## Reading text
|William Cooke (1791-1867)|
The first record of the Cooke family in St Giles in the Wood is the baptism of George, son of Michael and Margaret Cooke in 1742. A daughter, Mary, was baptised in 1744 and a son, Michael, in 1748. Michael and Margaret had at least two other children: Michael who was buried at St Giles in the Wood in 1747 at the age of seven, and Rebecca., who married in 1761. As Michael and Rebecca's baptisms are not recorded at St Giles in the Wood, it can be assumed that Michael and Margaret Cooke came to St Giles about 1741.
Michael Cooke, the son of Michael Cooke and Mary Carter, was baptised in Otterton, in the south of Devon, in 1707. Michael's brother George was buried at Otterton in 1790, and although his baptism is not recorded there, George's will clearly supports the Otterton connection. In his will dated 27 July 1788 he writes, "In the Name of God Amen I George Cooke formerly of Otterton, but now of Saint Giles in the County of Devon Mariner..." George owned property in the Parishes of Langtree and Topshaw as well as at Paradise in Newfoundland. George requested that "I desire to be buried in Otterton Church Yard as near to my late wife as ___ may be." George also had a watch which he bequeathed to his grandnephew, also named George.

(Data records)

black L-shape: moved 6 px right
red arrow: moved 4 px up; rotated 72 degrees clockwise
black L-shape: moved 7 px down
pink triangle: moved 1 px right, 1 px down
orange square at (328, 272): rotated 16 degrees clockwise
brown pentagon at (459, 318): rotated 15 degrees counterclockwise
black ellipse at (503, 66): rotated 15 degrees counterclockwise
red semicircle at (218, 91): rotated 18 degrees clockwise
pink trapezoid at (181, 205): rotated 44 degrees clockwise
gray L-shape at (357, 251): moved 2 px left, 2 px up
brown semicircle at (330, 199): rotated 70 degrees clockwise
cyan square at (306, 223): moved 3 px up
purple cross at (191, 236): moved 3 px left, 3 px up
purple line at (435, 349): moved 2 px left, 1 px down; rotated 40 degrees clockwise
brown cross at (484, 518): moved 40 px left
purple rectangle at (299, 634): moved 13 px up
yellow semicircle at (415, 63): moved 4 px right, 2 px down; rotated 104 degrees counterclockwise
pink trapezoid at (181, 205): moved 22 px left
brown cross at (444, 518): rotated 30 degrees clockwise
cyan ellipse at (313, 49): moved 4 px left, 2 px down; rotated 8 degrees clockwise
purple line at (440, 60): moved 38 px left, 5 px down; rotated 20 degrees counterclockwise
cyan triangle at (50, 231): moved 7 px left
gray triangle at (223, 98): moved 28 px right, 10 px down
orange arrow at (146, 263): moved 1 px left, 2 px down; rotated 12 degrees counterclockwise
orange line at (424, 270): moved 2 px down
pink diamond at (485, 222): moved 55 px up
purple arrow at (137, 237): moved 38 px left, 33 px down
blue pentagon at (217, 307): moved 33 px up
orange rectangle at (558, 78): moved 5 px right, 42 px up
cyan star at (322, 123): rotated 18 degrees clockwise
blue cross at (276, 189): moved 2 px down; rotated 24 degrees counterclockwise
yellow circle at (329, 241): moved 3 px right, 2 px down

## What to do
#1 List every child of Michael and Margaret Cooke named in the Cooke family history.
#2 According to the Cooke family history, why can it be assumed that Michael and Margaret Cooke came to St Giles in the Wood about 1741?
#3 Answer these questions from the Cooke family history:
(a) In what year and place was Michael Cooke, son of Michael Cooke and Mary Carter, baptized?
(b) What date does the will of George Cooke, the mariner, bear?
(c) What did that George Cooke bequeath to his grandnephew?

## Solutions to the tasks
#1 George, baptized 1742; Mary, baptized 1744; Michael, baptized 1748; Michael, buried in 1747 at age seven; Rebecca, married in 1761

#2 The family's first record there is George's baptism in 1742. The baptisms of two other children, Michael, who was buried in 1747 at age seven, and Rebecca, are not recorded at St Giles in the Wood, so those children were likely born before the family arrived.

#3
(a) In 1707, at Otterton
(b) 27 July 1788
(c) A watch